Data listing

(begin)

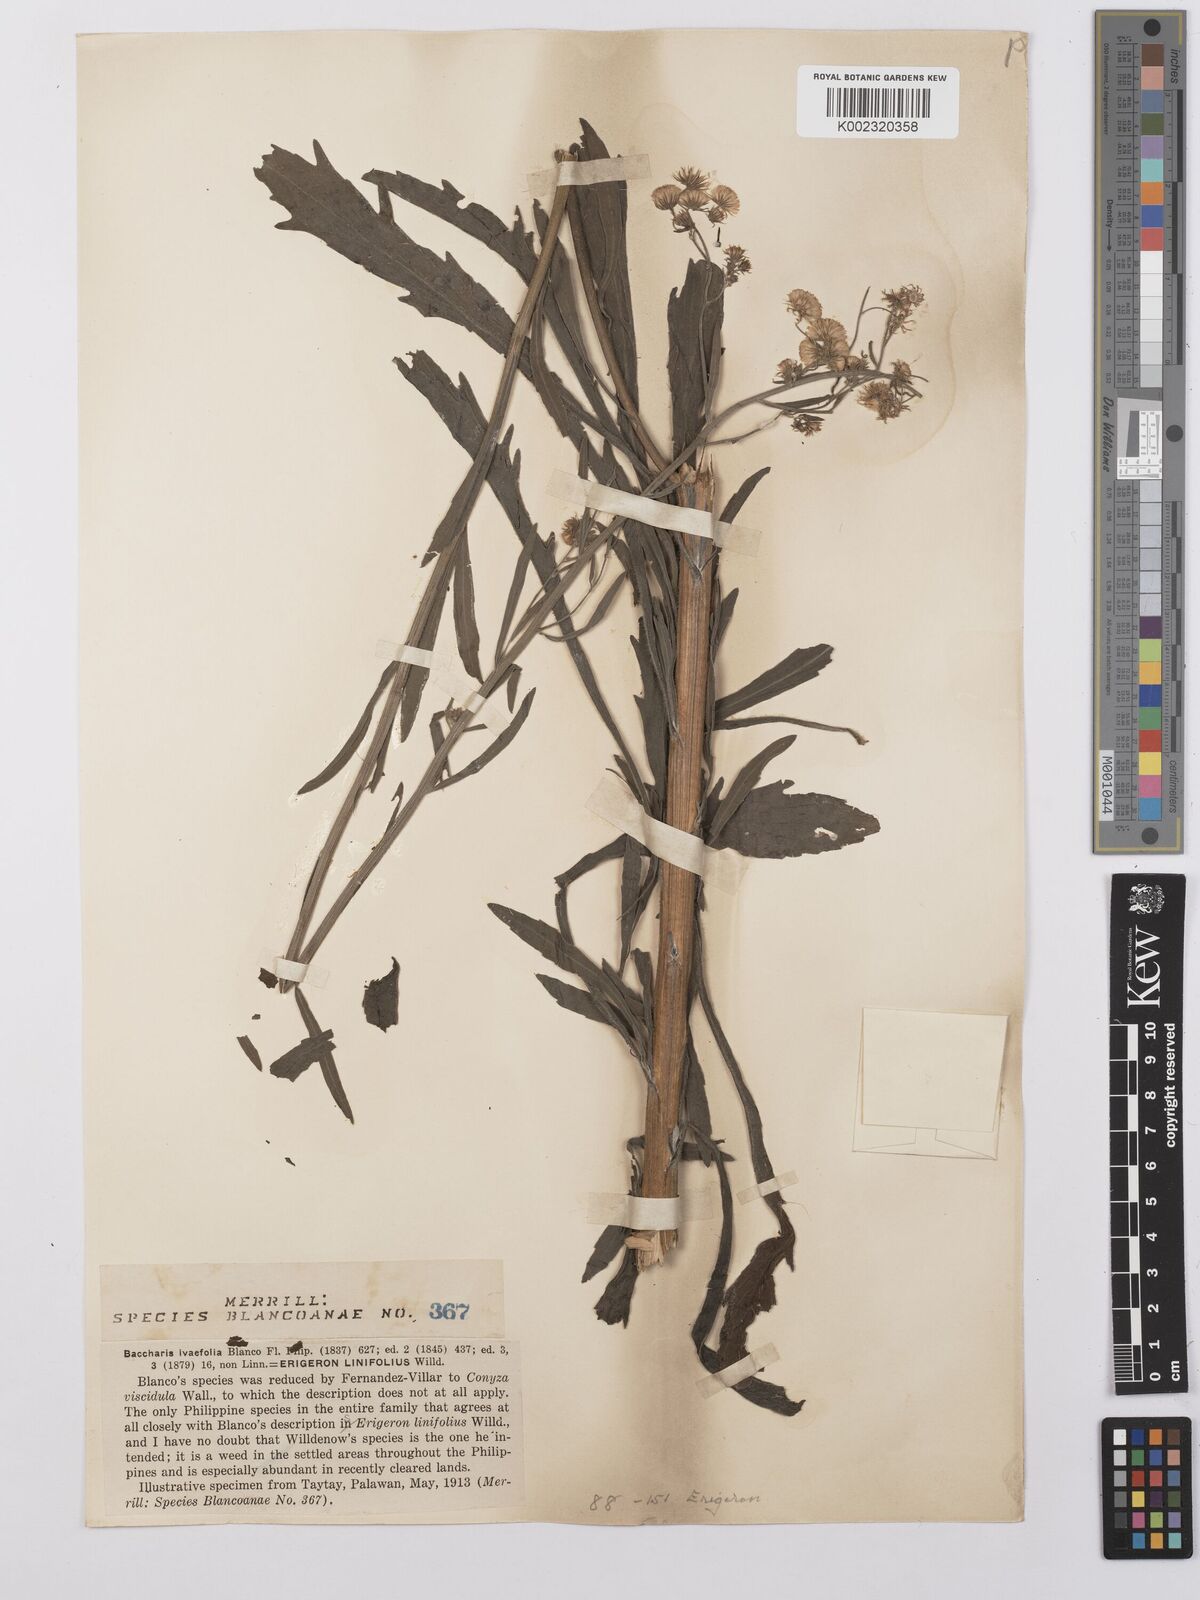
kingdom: Plantae
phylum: Tracheophyta
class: Magnoliopsida
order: Asterales
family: Asteraceae
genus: Erigeron
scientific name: Erigeron sumatrensis
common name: Daisy
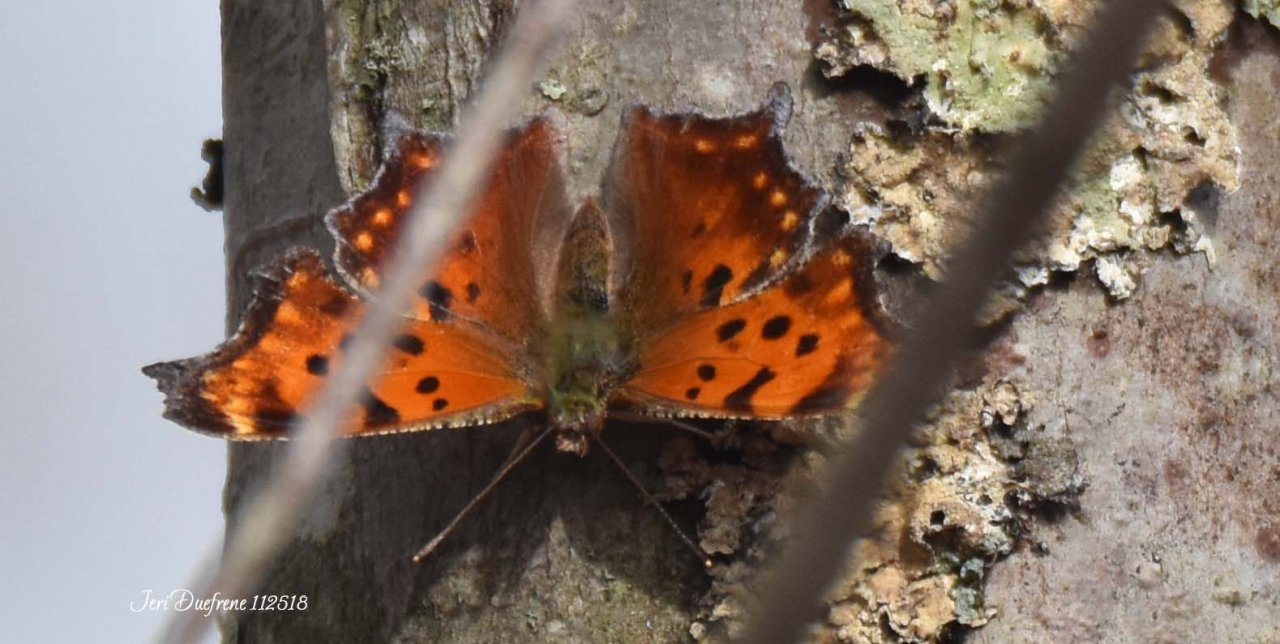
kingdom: Animalia
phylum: Arthropoda
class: Insecta
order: Lepidoptera
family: Nymphalidae
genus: Polygonia
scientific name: Polygonia comma
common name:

(end)

* Set exercise
Gather every line in the records above that contains the string "name". Case counts.

* Task solution
scientific name: Erigeron sumatrensis
common name: Daisy
scientific name: Polygonia comma
common name:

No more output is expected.